While announcing the coup and takeover of the country’s democratically elected government, the military junta led by General Cemal Gursel accused the government of violating the constitution and the principles of Mustafa Kemal Ataturk.

However, Adnan Menderes, who won three elections and governed for 10 years, had started his political career as a member of the CHP. He rose through the CHP ranks, became a member of parliament reportedly on Ataturk's command and served under the CHP's roof for over 10 years.

But it wasn’t to be forever, mainly because Menderes and Inonu soon came to blows over a bid to outcompete each other within the party.
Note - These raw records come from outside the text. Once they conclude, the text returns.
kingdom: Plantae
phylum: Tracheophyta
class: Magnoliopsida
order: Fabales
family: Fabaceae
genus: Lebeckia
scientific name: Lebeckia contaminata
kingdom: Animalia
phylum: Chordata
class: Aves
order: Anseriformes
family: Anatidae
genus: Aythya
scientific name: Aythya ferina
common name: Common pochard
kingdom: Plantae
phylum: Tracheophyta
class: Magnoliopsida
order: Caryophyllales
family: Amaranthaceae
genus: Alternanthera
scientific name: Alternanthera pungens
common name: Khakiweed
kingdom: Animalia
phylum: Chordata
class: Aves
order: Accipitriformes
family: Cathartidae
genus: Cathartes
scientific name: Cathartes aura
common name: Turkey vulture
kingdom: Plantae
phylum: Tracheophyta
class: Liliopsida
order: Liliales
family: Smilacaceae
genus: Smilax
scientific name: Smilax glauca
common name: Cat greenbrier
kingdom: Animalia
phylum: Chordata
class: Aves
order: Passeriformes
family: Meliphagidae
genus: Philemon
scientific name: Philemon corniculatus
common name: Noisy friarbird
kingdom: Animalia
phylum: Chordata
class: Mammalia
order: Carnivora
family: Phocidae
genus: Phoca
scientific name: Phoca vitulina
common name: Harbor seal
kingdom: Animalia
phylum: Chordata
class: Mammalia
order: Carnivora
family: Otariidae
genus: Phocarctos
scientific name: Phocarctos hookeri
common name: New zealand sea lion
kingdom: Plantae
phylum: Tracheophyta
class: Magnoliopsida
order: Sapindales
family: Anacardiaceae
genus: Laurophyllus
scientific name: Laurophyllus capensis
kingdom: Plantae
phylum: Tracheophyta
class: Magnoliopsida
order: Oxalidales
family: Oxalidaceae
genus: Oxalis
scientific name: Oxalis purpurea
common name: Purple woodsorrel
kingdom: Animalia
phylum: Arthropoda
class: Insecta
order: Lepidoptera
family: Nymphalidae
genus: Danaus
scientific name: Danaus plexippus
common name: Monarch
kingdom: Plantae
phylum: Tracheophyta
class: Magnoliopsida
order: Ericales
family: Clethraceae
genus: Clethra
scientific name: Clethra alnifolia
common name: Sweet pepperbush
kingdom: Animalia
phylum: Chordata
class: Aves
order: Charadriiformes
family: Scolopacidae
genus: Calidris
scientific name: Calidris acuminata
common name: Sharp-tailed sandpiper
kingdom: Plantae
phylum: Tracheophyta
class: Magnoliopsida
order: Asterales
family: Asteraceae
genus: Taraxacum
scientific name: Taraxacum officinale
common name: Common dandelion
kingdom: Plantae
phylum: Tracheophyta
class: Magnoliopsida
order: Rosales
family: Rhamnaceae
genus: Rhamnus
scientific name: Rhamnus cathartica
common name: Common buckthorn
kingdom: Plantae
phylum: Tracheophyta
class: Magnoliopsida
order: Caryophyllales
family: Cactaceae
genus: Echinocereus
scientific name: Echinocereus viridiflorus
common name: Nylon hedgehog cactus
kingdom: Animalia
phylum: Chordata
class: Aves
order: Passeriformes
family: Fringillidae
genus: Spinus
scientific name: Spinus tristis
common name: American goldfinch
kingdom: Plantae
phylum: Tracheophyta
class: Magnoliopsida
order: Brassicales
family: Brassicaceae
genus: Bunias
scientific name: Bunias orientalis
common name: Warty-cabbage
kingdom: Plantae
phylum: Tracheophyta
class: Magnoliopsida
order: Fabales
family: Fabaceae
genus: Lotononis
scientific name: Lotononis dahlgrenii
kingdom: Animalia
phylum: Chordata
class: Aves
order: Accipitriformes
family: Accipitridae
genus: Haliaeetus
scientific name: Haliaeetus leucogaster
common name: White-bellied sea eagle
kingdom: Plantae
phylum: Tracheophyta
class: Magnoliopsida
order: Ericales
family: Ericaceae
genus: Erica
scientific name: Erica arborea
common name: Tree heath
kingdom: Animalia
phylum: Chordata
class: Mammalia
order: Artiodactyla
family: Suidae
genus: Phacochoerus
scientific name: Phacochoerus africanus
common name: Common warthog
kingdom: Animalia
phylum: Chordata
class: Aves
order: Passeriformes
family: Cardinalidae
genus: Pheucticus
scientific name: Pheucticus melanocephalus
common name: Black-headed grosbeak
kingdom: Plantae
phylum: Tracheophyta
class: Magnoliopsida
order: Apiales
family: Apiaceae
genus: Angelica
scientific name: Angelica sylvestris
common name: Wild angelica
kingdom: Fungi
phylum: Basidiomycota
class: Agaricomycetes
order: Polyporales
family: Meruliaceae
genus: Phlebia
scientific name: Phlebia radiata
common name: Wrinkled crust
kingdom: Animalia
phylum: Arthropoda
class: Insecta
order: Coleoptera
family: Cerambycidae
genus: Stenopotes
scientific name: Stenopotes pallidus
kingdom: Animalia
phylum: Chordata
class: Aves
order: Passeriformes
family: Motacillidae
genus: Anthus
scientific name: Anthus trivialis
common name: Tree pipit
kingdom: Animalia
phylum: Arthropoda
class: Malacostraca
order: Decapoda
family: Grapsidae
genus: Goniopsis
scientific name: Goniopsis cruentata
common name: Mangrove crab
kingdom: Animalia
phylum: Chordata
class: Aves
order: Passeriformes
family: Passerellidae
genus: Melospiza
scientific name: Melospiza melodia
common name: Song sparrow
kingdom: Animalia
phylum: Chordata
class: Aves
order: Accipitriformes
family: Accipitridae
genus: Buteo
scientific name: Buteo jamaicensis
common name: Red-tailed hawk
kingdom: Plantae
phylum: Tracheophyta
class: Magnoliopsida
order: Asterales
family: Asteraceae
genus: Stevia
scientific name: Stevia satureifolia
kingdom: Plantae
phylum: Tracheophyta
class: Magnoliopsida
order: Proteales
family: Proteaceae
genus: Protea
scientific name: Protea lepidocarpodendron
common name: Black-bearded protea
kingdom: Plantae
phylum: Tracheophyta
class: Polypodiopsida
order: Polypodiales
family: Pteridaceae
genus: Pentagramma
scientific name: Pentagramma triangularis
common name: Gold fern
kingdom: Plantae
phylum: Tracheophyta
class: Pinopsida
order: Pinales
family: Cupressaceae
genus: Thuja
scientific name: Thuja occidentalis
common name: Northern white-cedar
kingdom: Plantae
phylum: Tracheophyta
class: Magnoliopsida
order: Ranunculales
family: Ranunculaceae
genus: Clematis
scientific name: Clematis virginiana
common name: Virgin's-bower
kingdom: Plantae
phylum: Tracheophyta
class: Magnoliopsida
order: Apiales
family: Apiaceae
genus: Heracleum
Inonu became chairman of the CHP after Ataturk's demise in 1938.

For Menderes' supporters, the main accusation against him — that he had violated Ataturk's principles — was out of step with reality, because Ataturk had handpicked Menderes and promoted him as the Member of Parliament during the One Party rule.

During a press conference on 28 May, when a member of the media asked Gursel whether Inonu was aware of the coup, he replied that Inonu would never have allowed it should he have been aware of such a thing. However, despite this comment, Inonu was quick to express his good wishes to Gursel during a phone call.

Although Gursel believed that Inonu would not have sanctioned the coup, he did admit in his last letter that Inonu had put pressure on him to execute Adnan Menderes. He expressed regret at this.

In his letter, Gursel said that following his retirement he got an offer to lead the junta, the so-called National Unity Committee (Milli Birlik Komitesi), and he was swiftly taken to Ankara on 27 May.

As Colonel Alparslan Turkes announced the coup as a member of the so-called National Unity Committee, he then asked for support from the CHP. Refusing to act in favour of a particular side, Turkes was exiled to India.

While talking to the Anadolu Agency, Turkey's public news agency, the son of Mehmet Arif Demirer, transport minister of Menderes administration, said Turkes told him that he was not informed about the process in the islands of Imrali and Yassiada, nor the demand of acting in favour of CHP in the military.

As a result of this conflict, the committee was repealed on November 13, 1960.

In the aftermath of the coup, Adnan Menderes was taken to a cell on Imrali Island while other arrested members of the Democratic Party were taken to Yassiada Island where they were tortured. 

It is said that Menderes tried to commit suicide after facing painful physical torture. The court ruled in favour of the death penalty for the 15 defendants. Despite appealing for help from many western countries, including the US, Adnan Menderes, Foreign Minister Fatin Rustu Zorlu and Finance Minister Hasan Polatkan were executed.

The putschists rolled out a constitution that sought to control the government from all sides. It was written by pro-coup academics and was recognised with force. The constitution was accepted in a referendum with slightly more than half the votes needed. The electoral system was changed in a way so as to allow no room for the opposing parties to make any claim.

Menderes was executed on 17 September, 1961 and exactly twenty-nine days after the new general election had taken place.

The Justice Party, considered a continuation of the Democratic Party, won the elections achieving 34.8 percent of the votes.